Lloyd segue questo strano corteo, anche Masson è ospite di Bean Uì Néill: seduti intorno al tavolo, bevendo il tè e mangiando score, emergono le differenze tra i due stranieri, che si punzecchiano: Masson sostiene che Lloyd si ispiri a Monet, Lloyd gli chiede con ironia se pensi di poter far rinascere una lingua morta… poi propone a James di trovargli un altro alloggio, lontano dal francese che canta parla ride a voce alta, che non «osserva» l’uso della lingua, ma «esercita la sua influenza. Sta facendo una campagna politica».
 
La vita in paese continua come sempre, nel solco della tradizione: Mairéad lavora ai ferri, prepara un maglione per James… «Cominciò a lavorare a maglia, facendo scorrere un ferro sopra l’altro e girando la lana… Contò i punti. Centotrentaquattro. Com’era nel principio ora e sempre. La preghiera della magliaia».

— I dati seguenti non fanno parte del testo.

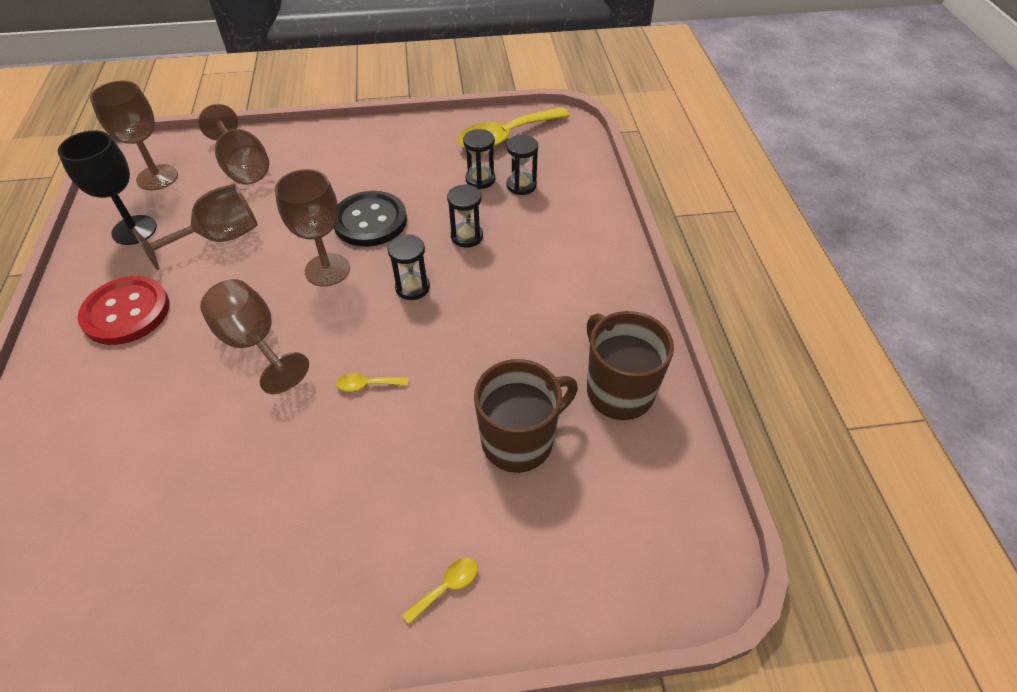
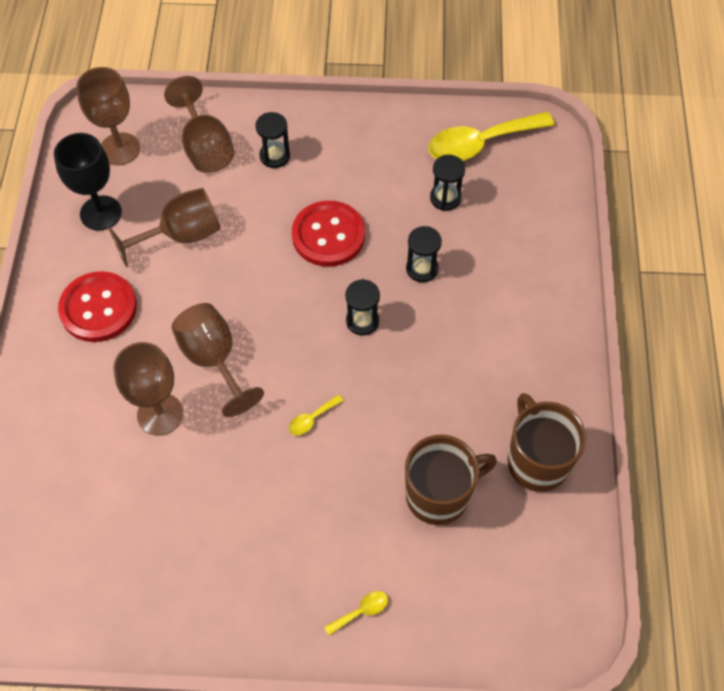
camera: 10 degrees right, 10 degrees up
(327, 270) = (283, 288): brown goblet -> brown goblet (160, 414)
(367, 385) = (312, 419): yellow spoon -> yellow spoon turned 45 degrees counterclockwise
(370, 221) = (328, 235): black button -> red button
(521, 185) = (486, 212): black hourglass -> black hourglass (274, 156)

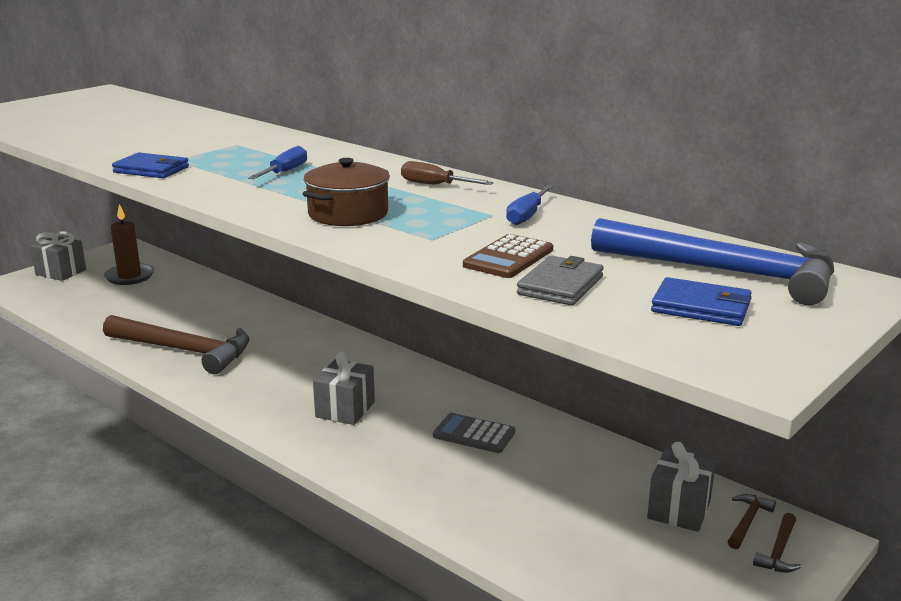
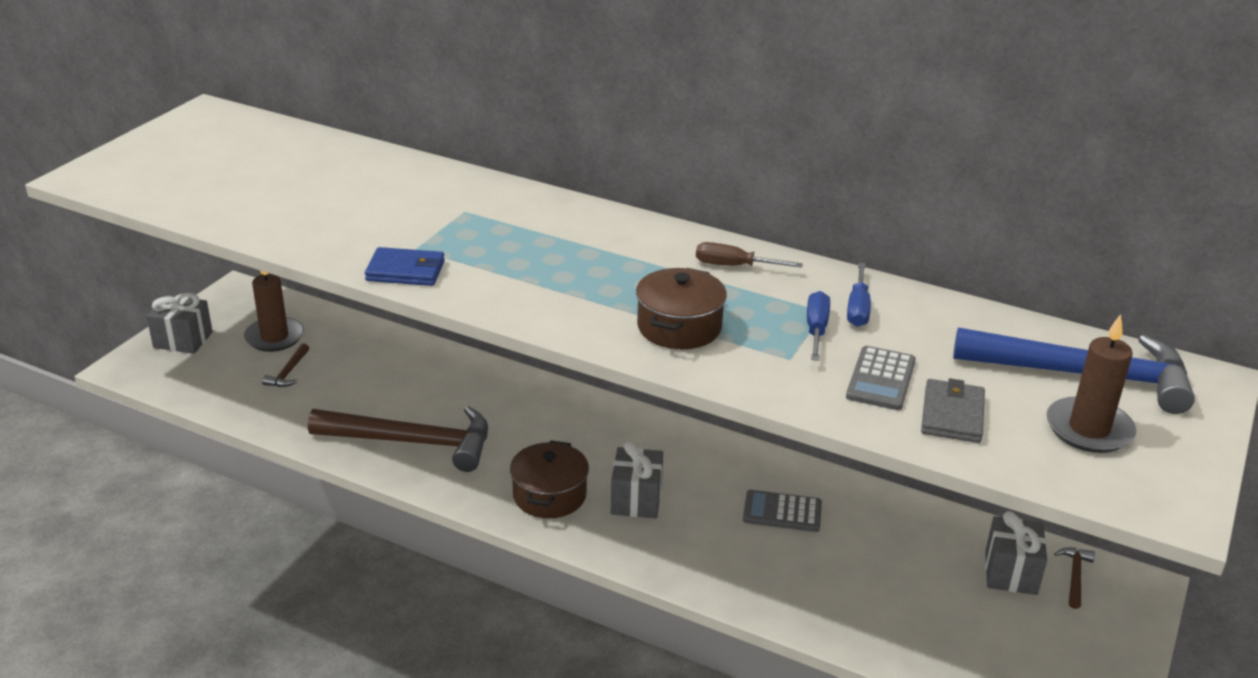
camera: 15 degrees left, 10 degrees up
(271, 398) = (549, 495): none -> brown pot
(285, 172) = (559, 259): blue screwdriver -> blue screwdriver (816, 329)
(508, 258) = (880, 379): brown calculator -> grey calculator
(701, 307) = (1089, 429): blue wallet -> brown candle
(778, 551) = (1112, 604): brown hammer -> brown hammer (288, 372)

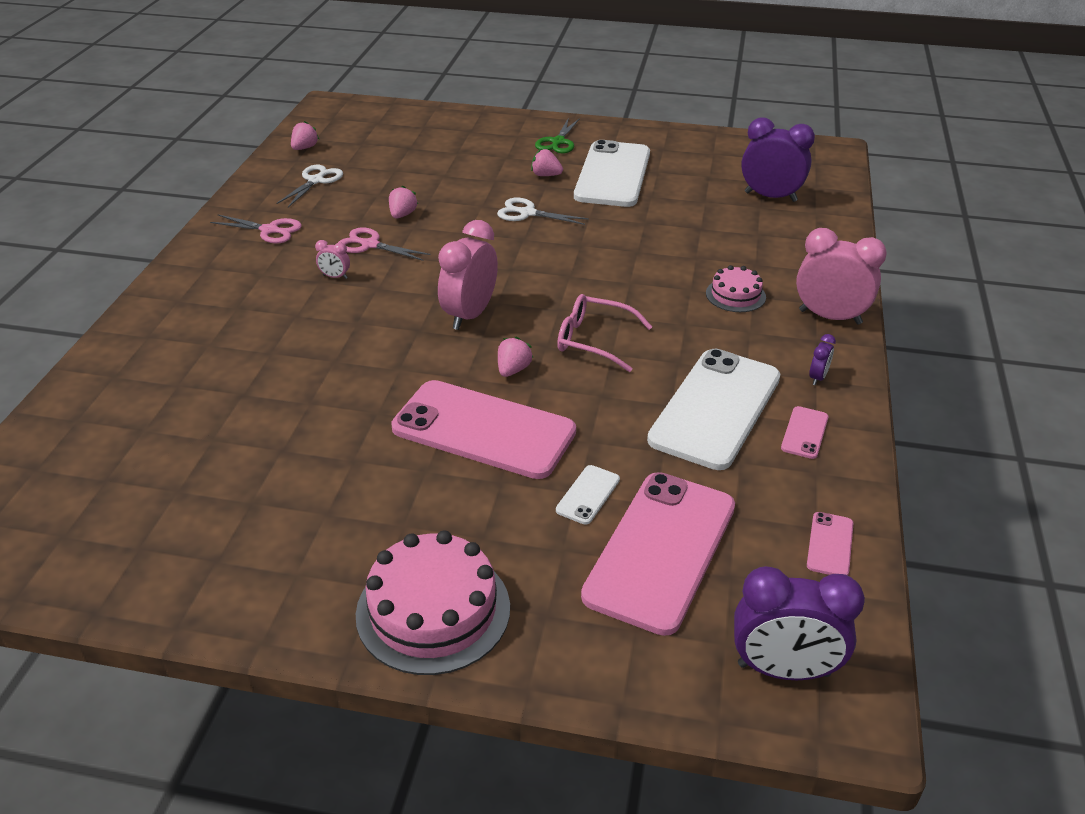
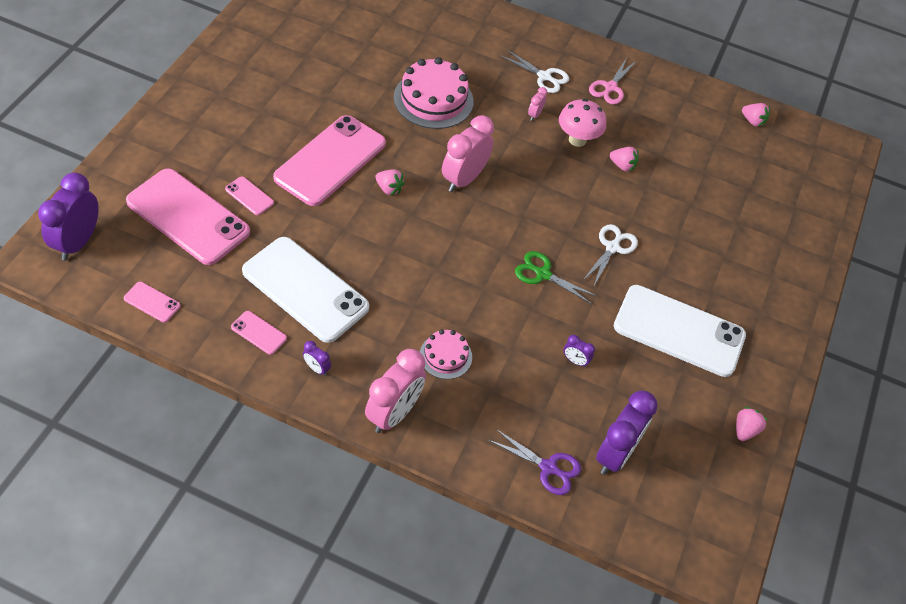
camera: 95 degrees right, 15 degrees up
(316, 181) = (689, 121): white scissors -> white scissors (544, 76)
(370, 245) = (577, 140): pink scissors -> pink mushroom
(433, 610) = (192, 112): pink cake -> pink cake (433, 99)
(470, 315) = (464, 179): pink clock -> pink clock turned 90 degrees counterclockwise
(546, 175) = (683, 278): pink strawberry -> pink strawberry (745, 430)
(558, 142) = (755, 305): green scissors -> green scissors (543, 274)
(588, 495) = (249, 196): white phone -> pink phone
(594, 340) = (409, 243): pink glasses -> none
(685, 223) = (575, 361): none -> purple clock
(813, 227) = (548, 467): none -> purple scissors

Ma non le basta questo lavoro, accetta di fare la modella per Lloyd, vuole rimanere fissa su una tela, «essere portata via, lontano da qui, in qualche altro luogo dove resisterò e vivrò oltre la caducità del quotidiano, un’immortalità che altri ottengono attraverso Dio, l’aldilà, la promessa del paradiso, ma io ho già guardato lì, là dentro, e non c’è nulla, solo un vuoto che una volta visto non può essere dimenticato. Ho bisogno di un rimedio contro quella durezza, signor Lloyd. Contro quella desolazione. Di una vita dopo la morte tutta mia».
 
Le notizie degli attentati interrompono la tranquillità dell’isola. Masson continua i suoi studi, registra la lingua di Ben Uì Fhloinn, la vecchia saggia a cui nulla sfugge, l’ultima vera irlandese che da lontano osserva e capisce… Mairéad di mattina va al capanno dove Lloyd dipinge, ma in altre ore va da Masson; Lloyd promette a James di portarlo a Londra con lui e di fargli esporre i suoi dipinti.
A fine estate, Lloyd chiede una tela grandissima, non mostra la sua opera se non a James e Mairéad e si prepara a partire.
 
Si imbarcheranno insieme, l’inglese e il francese, lasciando intatti i problemi che avevano trovato, senza aver risolto nulla, ma constatando che la violenza coloniale, sia pure camuffata, rinasce e danneggia popoli e luoghi, la loro identità e la loro cultura.